15 or so years later, after my mom’s diagnosis with a brutishly hellish cancer, I returned again and again to the idea of life as a spiral, with good things and bad things occurring in reoccurring, but not in a linear way. For a long while, I gave credit to a good friend for having giving me that idea. Shortly before she died, my mom pointed out that it was she who had actually mentioned it to me first. Knowing my mom, it was probably around the time of the onion conversation. She shied away from very little with me as a child, letting me into big conversations and big ideas.

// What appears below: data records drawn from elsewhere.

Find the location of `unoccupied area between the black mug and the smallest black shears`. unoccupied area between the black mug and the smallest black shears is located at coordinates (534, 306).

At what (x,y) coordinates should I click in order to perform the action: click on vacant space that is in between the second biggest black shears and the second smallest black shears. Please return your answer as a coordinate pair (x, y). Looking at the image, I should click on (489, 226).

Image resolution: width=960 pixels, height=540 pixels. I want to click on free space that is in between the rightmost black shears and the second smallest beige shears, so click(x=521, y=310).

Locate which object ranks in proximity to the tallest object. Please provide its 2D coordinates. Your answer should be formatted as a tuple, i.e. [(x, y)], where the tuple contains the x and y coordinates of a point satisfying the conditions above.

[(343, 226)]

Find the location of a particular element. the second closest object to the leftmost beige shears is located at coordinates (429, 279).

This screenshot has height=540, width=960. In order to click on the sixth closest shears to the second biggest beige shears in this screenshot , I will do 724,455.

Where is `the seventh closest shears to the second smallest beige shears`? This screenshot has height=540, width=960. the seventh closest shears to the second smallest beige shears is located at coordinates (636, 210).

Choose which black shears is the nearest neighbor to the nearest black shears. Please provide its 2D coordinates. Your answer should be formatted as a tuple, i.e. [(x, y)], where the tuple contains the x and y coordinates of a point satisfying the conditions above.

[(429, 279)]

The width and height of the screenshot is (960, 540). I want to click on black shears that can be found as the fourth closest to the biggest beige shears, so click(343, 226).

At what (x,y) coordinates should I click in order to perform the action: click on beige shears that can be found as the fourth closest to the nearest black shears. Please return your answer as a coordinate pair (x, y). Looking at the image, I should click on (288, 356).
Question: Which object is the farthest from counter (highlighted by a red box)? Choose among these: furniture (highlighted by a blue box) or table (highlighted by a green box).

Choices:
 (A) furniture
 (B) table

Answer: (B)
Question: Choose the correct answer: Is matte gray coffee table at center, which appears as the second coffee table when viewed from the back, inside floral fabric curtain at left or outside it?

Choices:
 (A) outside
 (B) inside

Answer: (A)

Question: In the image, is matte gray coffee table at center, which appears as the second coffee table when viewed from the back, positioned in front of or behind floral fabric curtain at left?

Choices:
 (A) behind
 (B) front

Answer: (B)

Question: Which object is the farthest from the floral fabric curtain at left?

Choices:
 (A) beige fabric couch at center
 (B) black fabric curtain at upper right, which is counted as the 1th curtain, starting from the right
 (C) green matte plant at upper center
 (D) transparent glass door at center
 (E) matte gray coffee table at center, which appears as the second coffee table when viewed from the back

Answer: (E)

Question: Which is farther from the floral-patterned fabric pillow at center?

The dissertation chapter I just finished, my third, was the hardest to write, and it may be the best. In retrospect, writing it at an already tough time of year was not my best idea (that’s part of what made it so hard), but given that, I really turned out something strong. I can tell that it’s stronger than my first draft of my first chapter in part because I can see you the lessons I’ve been absorbing since the summer about how to write a book, and even more specifically, how to write a book in the ways that I think are important. One of those ways is a clear and well-integrated structure for the chapter, which helps weave it into the narrative of the whole project. And for reasons that I’m still thinking through,
I have always loved the idea of scholarly revisitation, itself a kind of spiral, and it turns out a book is the perfect format for that. Little did I know I hadn’t written anything long enough yet to do that in the way I wanted to; even my Master’s thesis didn’t afford me the space I now have. Even though my experience of writing a book is limited, I am also writing from experience now, returning not just to the chapter format, but to the governing ideas of a bigger project. I have book experience now, something I didn’t have this time last year. And every book I write will, I hope, build on the ones before it.
In response to a tweet about how to talk to grad students over the holidays, I wrote this: “My semiannual reminder: academics are people too, and so you can ask us about other things in our lives. And academics, y’all can ask each other about other things than work. I actually think we perpetuate the problem more among ourselves. Be a whole person! It’s better!” While I’ve spent the semester working on my dissertation, fellowship applications, and my writing across the curriculum fellowship, I’ve saved as much time as possible for loved ones and friends and for boxing. And it really is better that way.